Across all the entries below, how many lines contain the string "VsmPhoenix"? The number by itself is the answer.

Source data
BEGIN
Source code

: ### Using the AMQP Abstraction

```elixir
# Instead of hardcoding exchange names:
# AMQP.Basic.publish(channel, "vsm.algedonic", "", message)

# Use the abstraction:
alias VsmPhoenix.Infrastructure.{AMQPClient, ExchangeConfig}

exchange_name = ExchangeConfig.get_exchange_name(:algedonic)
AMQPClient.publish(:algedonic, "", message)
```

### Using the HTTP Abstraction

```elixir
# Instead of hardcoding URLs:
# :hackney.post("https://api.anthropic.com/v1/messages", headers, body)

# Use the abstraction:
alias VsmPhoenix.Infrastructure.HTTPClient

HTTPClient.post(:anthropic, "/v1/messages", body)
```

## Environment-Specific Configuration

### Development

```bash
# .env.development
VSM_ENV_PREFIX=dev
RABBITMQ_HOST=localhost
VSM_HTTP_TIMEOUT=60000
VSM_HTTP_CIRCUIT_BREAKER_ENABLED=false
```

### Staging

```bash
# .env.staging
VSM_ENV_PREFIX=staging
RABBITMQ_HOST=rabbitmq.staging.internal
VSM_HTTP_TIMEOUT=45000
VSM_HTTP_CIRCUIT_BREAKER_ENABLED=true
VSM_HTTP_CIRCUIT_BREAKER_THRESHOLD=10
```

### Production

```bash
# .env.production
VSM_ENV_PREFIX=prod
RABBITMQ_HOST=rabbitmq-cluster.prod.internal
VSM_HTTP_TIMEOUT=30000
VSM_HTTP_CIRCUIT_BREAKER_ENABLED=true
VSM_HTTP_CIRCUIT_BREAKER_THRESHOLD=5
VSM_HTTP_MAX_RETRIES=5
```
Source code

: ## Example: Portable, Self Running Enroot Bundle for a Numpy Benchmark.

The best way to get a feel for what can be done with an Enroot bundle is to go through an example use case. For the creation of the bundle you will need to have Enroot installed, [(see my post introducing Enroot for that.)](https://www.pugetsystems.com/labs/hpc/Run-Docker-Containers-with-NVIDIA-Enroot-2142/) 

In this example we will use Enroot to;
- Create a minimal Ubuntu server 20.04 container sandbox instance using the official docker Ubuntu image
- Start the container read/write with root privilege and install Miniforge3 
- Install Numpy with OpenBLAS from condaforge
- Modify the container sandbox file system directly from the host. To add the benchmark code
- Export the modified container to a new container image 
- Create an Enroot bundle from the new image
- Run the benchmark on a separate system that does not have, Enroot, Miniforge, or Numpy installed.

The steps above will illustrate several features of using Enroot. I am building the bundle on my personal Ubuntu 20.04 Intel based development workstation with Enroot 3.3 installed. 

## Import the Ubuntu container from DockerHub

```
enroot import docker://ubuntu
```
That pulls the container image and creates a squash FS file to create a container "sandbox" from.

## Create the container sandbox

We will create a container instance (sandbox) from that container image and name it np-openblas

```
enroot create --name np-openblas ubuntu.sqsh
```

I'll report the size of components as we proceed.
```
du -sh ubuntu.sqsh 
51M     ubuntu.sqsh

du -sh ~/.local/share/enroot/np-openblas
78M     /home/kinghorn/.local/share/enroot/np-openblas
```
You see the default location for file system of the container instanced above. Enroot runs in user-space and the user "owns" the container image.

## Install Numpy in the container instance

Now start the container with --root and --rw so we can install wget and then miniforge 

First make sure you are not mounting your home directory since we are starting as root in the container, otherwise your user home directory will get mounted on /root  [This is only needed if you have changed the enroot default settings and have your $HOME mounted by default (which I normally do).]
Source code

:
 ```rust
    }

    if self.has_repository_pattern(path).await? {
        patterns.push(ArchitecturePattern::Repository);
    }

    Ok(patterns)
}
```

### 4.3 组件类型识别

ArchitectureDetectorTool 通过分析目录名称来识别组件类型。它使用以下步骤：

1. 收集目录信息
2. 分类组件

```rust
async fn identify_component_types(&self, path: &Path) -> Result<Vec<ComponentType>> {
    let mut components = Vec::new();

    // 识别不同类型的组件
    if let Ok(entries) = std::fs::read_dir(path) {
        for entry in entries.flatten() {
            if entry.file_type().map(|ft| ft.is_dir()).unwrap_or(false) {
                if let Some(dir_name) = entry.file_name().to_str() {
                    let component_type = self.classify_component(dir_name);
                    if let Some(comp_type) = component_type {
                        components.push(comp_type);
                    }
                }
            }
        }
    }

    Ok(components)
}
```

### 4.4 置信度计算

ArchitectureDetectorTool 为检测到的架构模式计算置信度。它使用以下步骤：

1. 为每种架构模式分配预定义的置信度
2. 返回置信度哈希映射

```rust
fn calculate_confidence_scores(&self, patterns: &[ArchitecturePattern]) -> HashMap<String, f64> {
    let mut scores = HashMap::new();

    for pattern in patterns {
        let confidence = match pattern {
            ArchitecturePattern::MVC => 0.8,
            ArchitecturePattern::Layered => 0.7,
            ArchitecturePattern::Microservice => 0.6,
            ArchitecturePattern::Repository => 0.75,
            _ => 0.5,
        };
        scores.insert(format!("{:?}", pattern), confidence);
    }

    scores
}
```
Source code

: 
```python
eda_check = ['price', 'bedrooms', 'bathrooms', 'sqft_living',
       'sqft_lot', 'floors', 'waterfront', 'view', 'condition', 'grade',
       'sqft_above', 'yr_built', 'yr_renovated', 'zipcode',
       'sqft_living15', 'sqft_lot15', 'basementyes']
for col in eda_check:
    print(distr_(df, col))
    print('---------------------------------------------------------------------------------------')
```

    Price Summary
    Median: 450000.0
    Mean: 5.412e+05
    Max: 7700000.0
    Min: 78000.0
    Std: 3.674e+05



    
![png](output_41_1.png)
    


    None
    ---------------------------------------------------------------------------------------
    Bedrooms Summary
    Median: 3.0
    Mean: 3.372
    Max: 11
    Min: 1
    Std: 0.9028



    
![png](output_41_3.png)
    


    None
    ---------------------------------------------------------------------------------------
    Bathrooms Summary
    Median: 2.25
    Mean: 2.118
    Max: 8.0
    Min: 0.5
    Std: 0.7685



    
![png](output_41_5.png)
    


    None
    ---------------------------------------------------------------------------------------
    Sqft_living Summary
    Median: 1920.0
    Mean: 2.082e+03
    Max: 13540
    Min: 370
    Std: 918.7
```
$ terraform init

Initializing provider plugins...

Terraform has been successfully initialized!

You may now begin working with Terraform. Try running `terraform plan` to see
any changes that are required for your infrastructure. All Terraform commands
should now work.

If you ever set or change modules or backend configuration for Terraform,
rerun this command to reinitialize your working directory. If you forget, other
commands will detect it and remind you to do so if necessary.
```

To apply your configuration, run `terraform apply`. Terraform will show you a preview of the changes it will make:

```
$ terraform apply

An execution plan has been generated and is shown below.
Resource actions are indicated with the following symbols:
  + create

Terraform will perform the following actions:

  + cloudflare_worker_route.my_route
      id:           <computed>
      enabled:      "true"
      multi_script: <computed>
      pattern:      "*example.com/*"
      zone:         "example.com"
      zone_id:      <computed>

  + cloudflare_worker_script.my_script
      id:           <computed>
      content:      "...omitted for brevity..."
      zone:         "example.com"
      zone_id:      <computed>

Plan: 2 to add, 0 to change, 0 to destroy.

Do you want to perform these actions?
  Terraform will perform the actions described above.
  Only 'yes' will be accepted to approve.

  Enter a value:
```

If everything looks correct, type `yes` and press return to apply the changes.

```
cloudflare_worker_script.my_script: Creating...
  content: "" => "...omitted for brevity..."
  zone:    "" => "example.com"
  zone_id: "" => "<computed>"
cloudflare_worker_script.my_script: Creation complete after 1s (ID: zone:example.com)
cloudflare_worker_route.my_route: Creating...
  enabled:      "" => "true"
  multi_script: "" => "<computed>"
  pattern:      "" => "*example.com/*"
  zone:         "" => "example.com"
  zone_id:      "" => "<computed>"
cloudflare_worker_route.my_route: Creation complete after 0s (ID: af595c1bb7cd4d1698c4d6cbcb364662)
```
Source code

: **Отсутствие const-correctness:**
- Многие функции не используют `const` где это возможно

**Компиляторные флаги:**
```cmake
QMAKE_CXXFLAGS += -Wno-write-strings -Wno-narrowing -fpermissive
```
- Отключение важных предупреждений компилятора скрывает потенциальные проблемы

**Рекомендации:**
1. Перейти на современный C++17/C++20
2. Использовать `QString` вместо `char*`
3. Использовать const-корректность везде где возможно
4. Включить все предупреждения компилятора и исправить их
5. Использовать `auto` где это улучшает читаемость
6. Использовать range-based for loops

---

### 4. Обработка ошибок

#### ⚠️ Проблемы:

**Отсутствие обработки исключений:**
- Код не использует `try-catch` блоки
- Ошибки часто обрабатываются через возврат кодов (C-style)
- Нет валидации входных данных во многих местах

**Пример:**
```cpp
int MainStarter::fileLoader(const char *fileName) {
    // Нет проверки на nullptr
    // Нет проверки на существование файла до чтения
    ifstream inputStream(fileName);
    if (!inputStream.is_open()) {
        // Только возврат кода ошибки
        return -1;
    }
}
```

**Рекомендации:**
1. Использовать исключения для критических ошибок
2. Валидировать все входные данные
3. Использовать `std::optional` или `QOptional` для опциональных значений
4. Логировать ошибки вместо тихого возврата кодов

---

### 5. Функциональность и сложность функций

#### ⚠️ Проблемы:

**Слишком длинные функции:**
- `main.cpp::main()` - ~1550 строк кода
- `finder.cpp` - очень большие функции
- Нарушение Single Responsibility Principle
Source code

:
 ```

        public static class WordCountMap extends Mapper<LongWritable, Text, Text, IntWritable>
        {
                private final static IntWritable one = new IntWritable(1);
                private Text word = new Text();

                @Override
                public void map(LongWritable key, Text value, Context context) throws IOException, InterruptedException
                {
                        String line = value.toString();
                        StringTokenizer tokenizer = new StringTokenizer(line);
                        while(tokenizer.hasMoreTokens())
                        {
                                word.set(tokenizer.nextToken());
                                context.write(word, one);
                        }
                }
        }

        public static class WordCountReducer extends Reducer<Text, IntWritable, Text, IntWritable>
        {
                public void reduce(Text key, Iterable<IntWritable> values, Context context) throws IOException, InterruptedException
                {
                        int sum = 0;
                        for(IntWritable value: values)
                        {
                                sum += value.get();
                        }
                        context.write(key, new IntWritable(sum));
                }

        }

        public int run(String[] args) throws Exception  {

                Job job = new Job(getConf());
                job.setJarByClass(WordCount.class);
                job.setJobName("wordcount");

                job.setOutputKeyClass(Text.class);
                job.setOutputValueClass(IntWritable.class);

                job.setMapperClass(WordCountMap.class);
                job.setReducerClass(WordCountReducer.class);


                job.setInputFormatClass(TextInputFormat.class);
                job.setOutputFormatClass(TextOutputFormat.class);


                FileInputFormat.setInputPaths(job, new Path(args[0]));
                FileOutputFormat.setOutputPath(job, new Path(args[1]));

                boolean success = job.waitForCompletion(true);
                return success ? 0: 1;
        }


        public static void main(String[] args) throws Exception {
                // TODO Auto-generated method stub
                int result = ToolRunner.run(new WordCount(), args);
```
END
**ANSWER BELOW:** 2